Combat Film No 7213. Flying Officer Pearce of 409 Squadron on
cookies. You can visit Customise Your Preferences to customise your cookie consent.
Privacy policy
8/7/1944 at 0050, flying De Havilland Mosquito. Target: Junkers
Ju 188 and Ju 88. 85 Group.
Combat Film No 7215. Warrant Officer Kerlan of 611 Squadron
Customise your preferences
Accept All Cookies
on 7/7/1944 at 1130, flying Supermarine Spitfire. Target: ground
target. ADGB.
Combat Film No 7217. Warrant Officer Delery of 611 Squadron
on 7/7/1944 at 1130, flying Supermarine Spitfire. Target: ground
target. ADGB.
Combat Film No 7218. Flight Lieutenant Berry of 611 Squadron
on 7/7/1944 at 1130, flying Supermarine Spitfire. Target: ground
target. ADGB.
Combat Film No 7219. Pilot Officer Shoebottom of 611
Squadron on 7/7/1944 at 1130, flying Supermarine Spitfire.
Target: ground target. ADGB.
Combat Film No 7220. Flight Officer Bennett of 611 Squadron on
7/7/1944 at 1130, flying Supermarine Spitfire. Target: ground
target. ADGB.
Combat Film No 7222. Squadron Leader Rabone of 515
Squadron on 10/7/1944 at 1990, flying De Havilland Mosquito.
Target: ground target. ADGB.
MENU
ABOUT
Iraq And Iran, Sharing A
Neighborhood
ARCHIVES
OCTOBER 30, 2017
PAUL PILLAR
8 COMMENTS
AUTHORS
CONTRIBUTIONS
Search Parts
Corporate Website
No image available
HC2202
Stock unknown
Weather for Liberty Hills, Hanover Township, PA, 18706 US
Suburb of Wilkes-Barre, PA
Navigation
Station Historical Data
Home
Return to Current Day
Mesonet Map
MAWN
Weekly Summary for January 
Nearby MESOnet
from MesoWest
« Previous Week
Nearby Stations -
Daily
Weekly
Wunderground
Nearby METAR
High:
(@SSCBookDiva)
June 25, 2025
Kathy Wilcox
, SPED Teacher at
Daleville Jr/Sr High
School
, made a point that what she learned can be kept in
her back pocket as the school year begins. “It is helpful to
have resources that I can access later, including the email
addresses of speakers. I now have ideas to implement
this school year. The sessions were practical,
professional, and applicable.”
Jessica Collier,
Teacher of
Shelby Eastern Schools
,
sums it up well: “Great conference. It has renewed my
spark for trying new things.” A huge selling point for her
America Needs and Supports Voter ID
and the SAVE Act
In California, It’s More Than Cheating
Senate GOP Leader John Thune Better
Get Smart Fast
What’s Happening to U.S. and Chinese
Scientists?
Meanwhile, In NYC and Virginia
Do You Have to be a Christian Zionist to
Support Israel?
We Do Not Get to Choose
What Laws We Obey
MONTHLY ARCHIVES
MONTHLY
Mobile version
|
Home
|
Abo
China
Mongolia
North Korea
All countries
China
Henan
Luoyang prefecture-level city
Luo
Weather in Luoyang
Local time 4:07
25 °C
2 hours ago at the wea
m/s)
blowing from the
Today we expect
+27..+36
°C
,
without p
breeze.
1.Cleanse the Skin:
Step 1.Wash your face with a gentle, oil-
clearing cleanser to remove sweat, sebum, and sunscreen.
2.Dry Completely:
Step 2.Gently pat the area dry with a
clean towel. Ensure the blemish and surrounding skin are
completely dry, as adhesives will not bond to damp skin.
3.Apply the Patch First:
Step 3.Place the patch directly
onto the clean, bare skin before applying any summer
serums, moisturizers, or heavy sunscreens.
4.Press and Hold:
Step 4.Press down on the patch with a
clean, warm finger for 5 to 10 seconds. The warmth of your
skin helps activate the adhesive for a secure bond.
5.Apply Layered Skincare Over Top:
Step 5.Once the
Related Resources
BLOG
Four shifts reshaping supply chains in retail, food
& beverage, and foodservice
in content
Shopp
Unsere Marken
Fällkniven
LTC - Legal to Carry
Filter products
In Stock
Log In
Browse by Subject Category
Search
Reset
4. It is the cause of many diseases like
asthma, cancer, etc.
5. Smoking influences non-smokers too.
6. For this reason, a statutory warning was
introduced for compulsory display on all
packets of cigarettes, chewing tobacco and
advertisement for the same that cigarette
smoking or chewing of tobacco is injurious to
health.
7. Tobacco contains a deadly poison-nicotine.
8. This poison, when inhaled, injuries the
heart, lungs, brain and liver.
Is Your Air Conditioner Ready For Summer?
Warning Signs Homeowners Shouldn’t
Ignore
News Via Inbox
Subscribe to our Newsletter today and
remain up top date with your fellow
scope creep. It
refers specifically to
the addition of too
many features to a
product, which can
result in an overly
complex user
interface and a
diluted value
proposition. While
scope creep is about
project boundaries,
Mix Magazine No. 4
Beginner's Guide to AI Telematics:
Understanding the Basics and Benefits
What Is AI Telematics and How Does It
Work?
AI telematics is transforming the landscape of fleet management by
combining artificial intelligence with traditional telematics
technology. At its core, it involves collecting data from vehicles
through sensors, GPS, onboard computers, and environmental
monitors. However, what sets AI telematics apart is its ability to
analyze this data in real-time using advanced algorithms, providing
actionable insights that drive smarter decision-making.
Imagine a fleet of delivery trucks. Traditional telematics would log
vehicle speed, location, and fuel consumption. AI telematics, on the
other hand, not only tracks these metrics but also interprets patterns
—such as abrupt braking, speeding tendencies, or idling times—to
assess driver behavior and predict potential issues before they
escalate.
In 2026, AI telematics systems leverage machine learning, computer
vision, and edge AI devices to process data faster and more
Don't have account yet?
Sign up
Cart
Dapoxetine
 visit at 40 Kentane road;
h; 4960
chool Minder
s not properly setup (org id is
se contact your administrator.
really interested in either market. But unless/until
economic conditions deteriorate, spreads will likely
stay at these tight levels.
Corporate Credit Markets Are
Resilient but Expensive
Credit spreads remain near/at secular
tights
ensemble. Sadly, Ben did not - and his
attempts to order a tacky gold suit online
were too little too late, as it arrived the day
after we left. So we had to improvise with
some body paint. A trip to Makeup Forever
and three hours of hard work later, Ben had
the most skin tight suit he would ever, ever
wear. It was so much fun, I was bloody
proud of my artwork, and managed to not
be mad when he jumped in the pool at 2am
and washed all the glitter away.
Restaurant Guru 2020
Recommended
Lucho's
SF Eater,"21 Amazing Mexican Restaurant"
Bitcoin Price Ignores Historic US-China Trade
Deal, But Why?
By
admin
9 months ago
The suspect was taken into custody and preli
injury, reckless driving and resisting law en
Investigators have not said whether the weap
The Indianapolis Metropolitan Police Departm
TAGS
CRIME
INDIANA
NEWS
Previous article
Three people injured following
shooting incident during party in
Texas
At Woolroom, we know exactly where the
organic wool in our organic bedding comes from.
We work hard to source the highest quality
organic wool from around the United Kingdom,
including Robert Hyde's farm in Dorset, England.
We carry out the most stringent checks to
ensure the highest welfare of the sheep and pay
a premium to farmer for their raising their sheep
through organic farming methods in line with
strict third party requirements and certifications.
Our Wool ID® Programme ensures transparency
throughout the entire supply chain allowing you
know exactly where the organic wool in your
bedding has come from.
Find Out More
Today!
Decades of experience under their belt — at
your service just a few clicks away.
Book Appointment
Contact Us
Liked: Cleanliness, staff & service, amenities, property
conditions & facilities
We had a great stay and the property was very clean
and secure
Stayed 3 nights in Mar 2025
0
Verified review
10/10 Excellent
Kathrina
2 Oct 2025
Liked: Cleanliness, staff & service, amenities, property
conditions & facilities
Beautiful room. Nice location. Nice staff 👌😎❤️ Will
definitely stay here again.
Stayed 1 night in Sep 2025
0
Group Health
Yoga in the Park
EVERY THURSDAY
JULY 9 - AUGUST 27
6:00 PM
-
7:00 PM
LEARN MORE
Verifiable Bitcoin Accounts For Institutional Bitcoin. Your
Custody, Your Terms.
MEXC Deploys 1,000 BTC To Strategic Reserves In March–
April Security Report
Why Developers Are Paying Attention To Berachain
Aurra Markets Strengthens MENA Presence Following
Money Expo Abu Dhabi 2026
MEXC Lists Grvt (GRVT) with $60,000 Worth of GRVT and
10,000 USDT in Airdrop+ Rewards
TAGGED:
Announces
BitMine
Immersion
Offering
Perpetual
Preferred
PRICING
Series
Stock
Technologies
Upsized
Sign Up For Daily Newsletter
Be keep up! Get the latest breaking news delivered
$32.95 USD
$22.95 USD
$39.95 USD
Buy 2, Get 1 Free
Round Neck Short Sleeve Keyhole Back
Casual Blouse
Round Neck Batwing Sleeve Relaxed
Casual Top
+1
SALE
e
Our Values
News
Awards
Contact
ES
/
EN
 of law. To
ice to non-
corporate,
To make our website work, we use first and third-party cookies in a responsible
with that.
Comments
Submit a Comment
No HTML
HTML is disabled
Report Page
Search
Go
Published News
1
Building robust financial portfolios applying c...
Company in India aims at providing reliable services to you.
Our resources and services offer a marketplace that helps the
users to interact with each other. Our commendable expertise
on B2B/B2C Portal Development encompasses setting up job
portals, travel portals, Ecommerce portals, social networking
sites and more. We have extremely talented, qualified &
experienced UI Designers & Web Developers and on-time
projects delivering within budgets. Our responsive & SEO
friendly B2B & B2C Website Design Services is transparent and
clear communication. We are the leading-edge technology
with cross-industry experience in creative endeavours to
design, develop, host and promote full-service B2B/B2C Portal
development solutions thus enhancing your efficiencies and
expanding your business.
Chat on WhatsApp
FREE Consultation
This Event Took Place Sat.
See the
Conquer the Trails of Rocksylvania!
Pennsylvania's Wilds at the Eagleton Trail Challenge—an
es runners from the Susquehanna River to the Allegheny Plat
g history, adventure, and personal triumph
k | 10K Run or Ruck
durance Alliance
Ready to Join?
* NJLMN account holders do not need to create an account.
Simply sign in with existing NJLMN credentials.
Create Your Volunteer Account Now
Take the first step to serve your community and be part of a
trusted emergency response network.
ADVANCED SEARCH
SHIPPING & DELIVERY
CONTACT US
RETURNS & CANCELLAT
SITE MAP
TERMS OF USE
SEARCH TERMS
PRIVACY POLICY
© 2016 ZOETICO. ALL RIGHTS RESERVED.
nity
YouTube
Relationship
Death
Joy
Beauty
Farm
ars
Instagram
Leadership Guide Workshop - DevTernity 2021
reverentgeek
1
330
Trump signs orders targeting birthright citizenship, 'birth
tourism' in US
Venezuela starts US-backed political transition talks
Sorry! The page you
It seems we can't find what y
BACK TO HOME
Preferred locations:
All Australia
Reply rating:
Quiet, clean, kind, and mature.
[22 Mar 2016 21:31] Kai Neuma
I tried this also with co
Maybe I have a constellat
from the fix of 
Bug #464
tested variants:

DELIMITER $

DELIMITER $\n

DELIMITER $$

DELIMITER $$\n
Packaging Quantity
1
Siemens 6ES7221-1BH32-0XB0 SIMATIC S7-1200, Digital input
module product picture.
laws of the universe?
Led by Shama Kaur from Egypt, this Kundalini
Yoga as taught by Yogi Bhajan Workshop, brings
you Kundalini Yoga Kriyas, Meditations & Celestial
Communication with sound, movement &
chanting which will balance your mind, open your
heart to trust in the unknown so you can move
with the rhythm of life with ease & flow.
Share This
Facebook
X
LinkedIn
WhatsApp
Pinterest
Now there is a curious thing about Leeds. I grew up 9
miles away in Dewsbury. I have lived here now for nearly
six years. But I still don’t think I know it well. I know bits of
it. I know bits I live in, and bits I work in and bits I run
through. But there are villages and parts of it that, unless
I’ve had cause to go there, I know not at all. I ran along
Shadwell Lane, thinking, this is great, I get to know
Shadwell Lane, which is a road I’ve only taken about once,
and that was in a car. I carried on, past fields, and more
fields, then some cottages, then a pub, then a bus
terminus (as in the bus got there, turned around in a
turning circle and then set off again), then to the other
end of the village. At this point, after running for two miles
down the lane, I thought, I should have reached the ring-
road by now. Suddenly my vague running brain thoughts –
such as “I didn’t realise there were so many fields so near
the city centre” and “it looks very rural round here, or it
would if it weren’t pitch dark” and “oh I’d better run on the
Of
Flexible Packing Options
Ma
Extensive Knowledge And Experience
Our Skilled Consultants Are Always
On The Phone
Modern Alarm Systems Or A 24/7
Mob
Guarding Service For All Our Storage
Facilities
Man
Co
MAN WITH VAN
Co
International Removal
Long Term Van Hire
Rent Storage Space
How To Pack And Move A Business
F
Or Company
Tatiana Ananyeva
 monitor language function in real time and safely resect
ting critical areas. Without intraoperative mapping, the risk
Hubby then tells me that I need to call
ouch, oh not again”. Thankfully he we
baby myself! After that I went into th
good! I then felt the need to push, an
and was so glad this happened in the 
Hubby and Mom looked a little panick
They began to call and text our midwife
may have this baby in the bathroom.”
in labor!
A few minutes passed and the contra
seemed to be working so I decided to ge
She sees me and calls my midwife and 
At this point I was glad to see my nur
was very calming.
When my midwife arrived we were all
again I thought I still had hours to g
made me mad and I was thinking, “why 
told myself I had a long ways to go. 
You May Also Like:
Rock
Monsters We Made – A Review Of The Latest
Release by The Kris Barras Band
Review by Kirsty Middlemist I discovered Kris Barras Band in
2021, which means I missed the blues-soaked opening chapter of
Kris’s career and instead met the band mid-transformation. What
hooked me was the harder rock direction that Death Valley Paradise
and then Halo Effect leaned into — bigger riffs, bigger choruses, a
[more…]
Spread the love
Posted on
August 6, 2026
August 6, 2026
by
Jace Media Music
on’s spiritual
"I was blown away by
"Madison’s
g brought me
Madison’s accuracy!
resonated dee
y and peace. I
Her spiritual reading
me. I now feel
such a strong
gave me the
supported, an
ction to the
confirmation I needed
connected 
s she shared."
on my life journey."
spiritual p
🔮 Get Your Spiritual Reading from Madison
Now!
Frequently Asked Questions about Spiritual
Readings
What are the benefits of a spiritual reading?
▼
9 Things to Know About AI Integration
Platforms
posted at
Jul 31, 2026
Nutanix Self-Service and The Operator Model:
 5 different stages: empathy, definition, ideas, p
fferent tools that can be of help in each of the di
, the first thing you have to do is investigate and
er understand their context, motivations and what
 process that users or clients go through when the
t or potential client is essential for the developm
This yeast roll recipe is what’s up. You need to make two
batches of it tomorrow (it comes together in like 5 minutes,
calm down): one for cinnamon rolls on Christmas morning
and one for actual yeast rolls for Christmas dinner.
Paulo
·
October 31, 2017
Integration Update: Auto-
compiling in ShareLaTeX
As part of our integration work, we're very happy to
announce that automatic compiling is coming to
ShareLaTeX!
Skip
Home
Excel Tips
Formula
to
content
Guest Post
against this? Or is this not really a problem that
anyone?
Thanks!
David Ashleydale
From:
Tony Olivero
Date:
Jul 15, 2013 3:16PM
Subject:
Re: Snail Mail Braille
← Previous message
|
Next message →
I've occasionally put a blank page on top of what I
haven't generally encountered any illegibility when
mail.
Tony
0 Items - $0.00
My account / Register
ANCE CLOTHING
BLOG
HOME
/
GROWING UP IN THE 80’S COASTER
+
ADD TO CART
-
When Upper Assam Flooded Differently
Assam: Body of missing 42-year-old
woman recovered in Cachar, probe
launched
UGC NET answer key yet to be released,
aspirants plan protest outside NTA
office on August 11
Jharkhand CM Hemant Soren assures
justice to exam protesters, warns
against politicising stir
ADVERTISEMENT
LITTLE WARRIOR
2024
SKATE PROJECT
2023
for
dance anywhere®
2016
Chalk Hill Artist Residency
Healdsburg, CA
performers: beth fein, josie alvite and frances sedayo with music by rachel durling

####

**Your instructions**
In the data, how many lines hold the word "Havilland"? State that number alone.

**Solved problem**
2